EXCERPT:
I am going to try now to read the file using your suggestion to use unicode functions. I hesitate to use site.icu because I work for a corporation that doesn't like programmers to use 3rd party tools without permission. I will give you partial credit if your advice succeeds. I would also like to mark your suggestions as helpful, but I don't know if that will close my question, and I haven't solved the problem yet.

evilrix

"Character Set Detection"
http://userguide.icu-project.org/conversion/detection

evilrix

>> I have tried every method of opening this file
You should just be opening it as a binary file.

fstream in("myfile.txt", std::ios::binary);

or

fopen("myfile.txt", "rb");

evilrix

>> I will give you partial credit if your advice succeeds.

There is no rush to close this -- I'm not in it for the points, so take your time. We'll work it out together and get to a point (I hope) where you understand what is going on.

evilrix

A very quick and dirty example of reading the file. Your BOM will be the first 2 bytes in intext.

#include <iostream>
#include <fstream>
#include <iomanip>

wchar_t const outtext[] = L"hello world";
char const BOM[] = { 0xFF, 0xFE };
size_t const insize = sizeof(outtext) + sizeof(BOM);

int main()
{
   std::ofstream out("c:/temp/myfile.txt", std::ios::binary);
   out.write(BOM, sizeof(BOM));
   out.write((char *)outtext, sizeof(outtext));
   out.close();

   wchar_t intext[insize];

   std::ifstream in("c:/temp/myfile.txt", std::ios::binary);
   in.read((char *)intext, insize);
   in.close();

   std::cout.write((char *)intext, insize); // wide stream
   std::cout << "\n";

   char * ptext = (char *)intext;
   for(size_t i = 0 ; i < insize ; ++i)
   {
      std::cout << std::hex << (0xFF & (int)ptext[i]);
   }
}

Open in new window

Forehand

ASKER

Results of fread:
FILE *fh = fopen(pathName, "rb");
const int MAX_COUNT = 100;
char buffer[MAX_COUNT];
memset(buffer, 0, MAX_COUNT);
fread(buffer, 1, 1, fh); <-- buffer[0] contains an asterisk
The first line of the Unicode file begins with
FF FE 2A 00 42 00
FF FE is the BOM. After that comes the string, "*BEGINDATA*". As you see, fread, even with "rb" skips the BOM. Also, I can't override the encoding with the ccs option. If I try ANSI, the program crashes because you aren't allowed to have ANSI if the BOM is FF FE.

INFORMATION SHOWN:
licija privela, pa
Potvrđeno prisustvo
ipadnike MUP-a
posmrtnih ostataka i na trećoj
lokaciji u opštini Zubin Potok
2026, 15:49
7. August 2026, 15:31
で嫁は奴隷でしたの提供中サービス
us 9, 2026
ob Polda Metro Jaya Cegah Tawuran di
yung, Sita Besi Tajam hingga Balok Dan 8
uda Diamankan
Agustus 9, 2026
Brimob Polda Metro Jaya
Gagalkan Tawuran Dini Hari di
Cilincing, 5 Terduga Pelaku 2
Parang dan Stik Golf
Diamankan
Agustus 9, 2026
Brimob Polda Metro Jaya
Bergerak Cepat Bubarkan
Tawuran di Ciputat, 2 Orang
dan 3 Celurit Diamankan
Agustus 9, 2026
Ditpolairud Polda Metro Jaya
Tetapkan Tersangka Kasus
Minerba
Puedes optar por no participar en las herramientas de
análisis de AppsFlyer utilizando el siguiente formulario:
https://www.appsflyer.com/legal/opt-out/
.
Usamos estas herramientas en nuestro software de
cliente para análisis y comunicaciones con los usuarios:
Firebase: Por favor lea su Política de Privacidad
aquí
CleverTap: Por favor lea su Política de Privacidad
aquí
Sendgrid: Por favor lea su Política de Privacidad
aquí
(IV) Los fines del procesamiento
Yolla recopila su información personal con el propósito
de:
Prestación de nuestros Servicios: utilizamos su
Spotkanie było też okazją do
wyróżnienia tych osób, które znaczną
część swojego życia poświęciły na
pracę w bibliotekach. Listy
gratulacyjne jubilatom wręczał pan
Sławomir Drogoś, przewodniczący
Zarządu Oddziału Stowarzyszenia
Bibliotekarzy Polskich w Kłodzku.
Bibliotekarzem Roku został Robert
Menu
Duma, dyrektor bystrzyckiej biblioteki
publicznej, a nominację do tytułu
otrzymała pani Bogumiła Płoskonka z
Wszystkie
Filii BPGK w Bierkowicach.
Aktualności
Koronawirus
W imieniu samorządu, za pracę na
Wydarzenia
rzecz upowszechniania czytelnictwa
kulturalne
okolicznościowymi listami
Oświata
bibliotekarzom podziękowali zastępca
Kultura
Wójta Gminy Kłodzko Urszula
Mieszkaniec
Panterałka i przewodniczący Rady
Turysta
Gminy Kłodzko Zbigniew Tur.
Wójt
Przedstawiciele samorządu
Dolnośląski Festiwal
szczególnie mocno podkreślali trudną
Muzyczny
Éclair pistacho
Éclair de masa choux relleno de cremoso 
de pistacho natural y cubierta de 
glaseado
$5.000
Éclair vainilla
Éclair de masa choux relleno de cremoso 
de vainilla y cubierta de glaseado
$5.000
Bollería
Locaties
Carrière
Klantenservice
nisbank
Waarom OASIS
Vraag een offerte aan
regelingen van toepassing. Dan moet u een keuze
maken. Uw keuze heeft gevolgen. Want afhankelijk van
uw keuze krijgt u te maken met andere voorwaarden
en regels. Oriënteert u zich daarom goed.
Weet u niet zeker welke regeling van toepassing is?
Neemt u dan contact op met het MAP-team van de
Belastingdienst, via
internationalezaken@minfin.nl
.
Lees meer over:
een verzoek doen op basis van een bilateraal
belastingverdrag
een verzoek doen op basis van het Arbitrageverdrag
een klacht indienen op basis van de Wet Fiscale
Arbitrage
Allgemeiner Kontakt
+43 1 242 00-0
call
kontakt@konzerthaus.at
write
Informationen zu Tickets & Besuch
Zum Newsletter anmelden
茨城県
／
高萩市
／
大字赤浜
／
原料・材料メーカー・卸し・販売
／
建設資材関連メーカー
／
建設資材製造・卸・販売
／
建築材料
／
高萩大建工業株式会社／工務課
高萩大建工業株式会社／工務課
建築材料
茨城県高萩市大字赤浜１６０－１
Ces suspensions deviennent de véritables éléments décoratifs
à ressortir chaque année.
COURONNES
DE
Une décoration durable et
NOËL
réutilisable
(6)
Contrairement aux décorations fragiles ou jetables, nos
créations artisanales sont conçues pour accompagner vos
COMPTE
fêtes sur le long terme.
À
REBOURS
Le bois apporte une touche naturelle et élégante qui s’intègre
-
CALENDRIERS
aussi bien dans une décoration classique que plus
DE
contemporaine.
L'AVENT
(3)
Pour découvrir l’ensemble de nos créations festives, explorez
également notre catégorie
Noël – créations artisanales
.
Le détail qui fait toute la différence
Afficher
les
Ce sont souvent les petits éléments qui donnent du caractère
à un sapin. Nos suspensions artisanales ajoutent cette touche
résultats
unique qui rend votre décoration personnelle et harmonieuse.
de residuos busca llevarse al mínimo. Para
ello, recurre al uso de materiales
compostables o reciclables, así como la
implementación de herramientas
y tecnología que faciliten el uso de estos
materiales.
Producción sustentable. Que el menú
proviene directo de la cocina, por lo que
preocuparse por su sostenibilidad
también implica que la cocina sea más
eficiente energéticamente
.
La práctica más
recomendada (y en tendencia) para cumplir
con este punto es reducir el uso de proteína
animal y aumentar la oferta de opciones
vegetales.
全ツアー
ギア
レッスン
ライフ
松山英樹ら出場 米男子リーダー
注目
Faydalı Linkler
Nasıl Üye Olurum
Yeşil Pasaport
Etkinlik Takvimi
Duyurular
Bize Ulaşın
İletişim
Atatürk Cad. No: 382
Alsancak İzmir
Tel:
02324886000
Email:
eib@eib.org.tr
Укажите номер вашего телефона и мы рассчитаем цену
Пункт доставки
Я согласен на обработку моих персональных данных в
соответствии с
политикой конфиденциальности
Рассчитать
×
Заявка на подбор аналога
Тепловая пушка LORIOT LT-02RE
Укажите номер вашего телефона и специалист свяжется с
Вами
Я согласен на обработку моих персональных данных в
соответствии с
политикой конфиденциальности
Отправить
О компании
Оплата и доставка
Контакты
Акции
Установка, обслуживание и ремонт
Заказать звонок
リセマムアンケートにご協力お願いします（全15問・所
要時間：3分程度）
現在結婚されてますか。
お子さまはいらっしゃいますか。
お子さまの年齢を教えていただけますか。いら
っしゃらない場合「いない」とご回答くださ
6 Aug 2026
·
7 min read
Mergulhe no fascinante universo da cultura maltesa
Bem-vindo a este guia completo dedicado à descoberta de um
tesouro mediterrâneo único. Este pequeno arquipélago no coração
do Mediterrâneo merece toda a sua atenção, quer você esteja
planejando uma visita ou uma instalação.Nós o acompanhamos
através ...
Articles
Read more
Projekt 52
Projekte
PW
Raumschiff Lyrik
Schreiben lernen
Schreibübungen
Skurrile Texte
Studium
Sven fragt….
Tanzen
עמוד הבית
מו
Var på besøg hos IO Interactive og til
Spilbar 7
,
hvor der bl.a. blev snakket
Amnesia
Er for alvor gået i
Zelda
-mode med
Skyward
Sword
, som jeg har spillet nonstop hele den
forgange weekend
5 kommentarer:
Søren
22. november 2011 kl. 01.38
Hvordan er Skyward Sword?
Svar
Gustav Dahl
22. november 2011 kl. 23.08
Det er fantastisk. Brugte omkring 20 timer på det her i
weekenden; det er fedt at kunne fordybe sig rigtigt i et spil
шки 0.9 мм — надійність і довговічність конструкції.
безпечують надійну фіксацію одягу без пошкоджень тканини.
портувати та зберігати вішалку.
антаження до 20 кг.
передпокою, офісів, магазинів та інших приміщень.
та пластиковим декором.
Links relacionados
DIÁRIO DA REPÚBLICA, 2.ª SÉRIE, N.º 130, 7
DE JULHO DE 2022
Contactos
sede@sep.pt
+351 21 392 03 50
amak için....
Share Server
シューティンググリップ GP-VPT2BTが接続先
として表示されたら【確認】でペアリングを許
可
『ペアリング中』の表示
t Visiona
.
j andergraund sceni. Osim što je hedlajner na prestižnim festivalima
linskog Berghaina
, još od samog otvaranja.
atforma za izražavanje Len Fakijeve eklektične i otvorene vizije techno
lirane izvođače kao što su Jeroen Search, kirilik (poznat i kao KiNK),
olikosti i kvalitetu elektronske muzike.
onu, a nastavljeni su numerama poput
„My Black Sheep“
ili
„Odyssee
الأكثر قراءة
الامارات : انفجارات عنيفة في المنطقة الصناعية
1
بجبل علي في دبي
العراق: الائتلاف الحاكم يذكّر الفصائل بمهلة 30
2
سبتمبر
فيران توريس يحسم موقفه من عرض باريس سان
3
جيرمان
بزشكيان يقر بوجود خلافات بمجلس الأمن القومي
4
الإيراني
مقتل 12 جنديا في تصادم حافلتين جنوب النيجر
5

EXPLORE THE MATERIAL:
1. In the forum thread on reading a Unicode file, why can't the asker override the encoding with ANSI through the ccs option?
2. Extend the forum thread on reading a Unicode file beyond its last post.

RESPONSES IN ORDER:
1. Trying ANSI makes the program crash, because ANSI isn't allowed when the file's BOM is FF FE.

2.
Next I tried fstream. In this case, I seem to always get 0xcc or 204 no matter what.
CString pathName = fileDlg.GetPathName();
fstream in(pathName, std::ios::binary);
byte by;
in.read((char *)&by, 1);
in.read((char *)&by, 1);
in.read((char *)&by, 1);
in.close();

Forehand

ASKER

Maybe I have to try a different app type. My test app is built using the default for MFC app in Visual Studio 2005. I will try your example later this weekend or Monday. Thanks a lot.

evilrix

Your fread is wrong. Look at what you wrote

fread(buffer, 1, 1, fh);

This will read in 1 byte only.

The spec for fread is as follows.
size_t fread ( void * ptr, size_t size, size_t count, FILE * stream );
http://www.cplusplus.com/reference/clibrary/cstdio/fread/

Your code should be either

fread(buffer, sizeof(buffer), 1, fh);

or

fread(buffer, 1, sizeof(buffer), fh);

Try the code I posted above, it works -- I know, I tested it :)

>> Maybe I have to try a different app type.

Please trust me... it is nothing to do with the app type... forget about this as you are just confusing yourself. Nothing, I repeat nothing about the app type is going to prevent you reading the file as a series of bytes that you can then treat as UTF16.

evilrix

>> In this case, I seem to always get 0xcc

This is the default value assigned by the debugger to an uninitialised char -- your file stream is NOT being opened successfully. In other words, the reason it's failing is because you are not reading anything.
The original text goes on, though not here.